[Stored data entries]
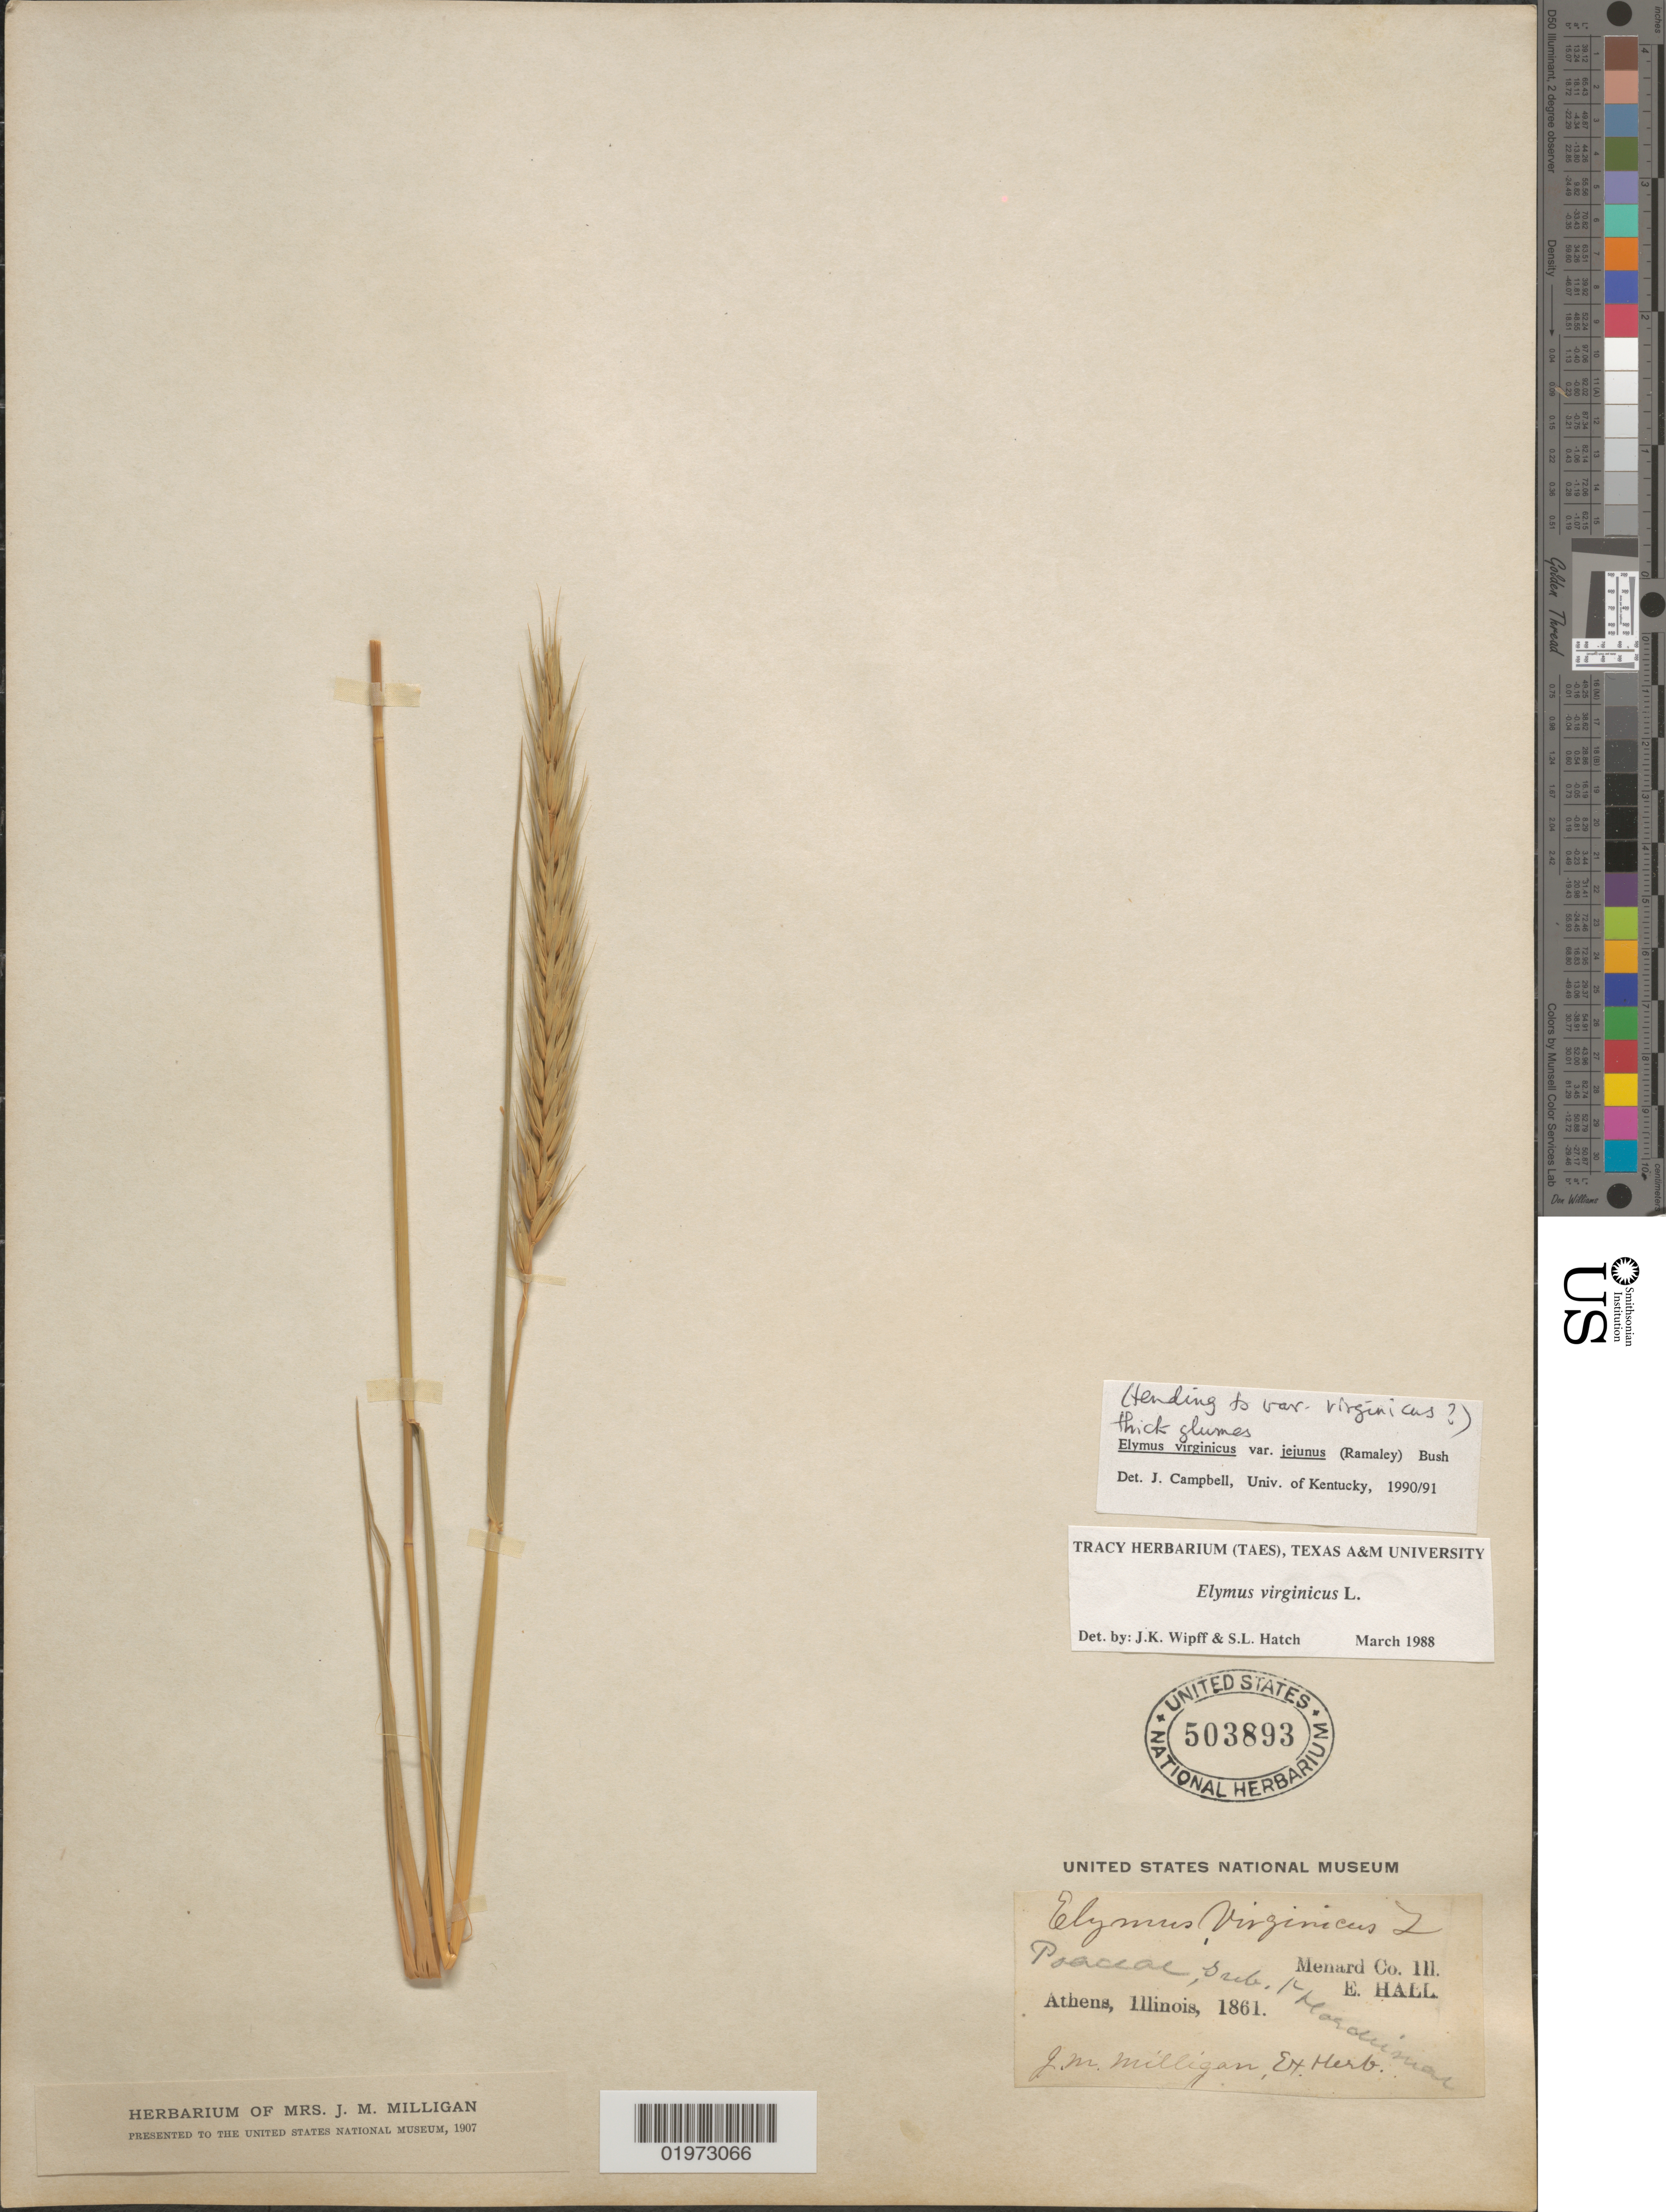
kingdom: Plantae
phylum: Tracheophyta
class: Liliopsida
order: Poales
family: Poaceae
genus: Elymus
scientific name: Elymus virginicus var. virginicus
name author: L.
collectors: E. Hall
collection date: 1861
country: United States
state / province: Illinois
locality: Athens. Menard Co.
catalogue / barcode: US 503893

Exercise aim => Copy out every one of the lines above word for word, omitting the pictures.

Solution for this exercise =>
kingdom: Plantae
phylum: Tracheophyta
class: Liliopsida
order: Poales
family: Poaceae
genus: Elymus
scientific name: Elymus virginicus var. virginicus
name author: L.
collectors: E. Hall
collection date: 1861
country: United States
state / province: Illinois
locality: Athens. Menard Co.
catalogue / barcode: US 503893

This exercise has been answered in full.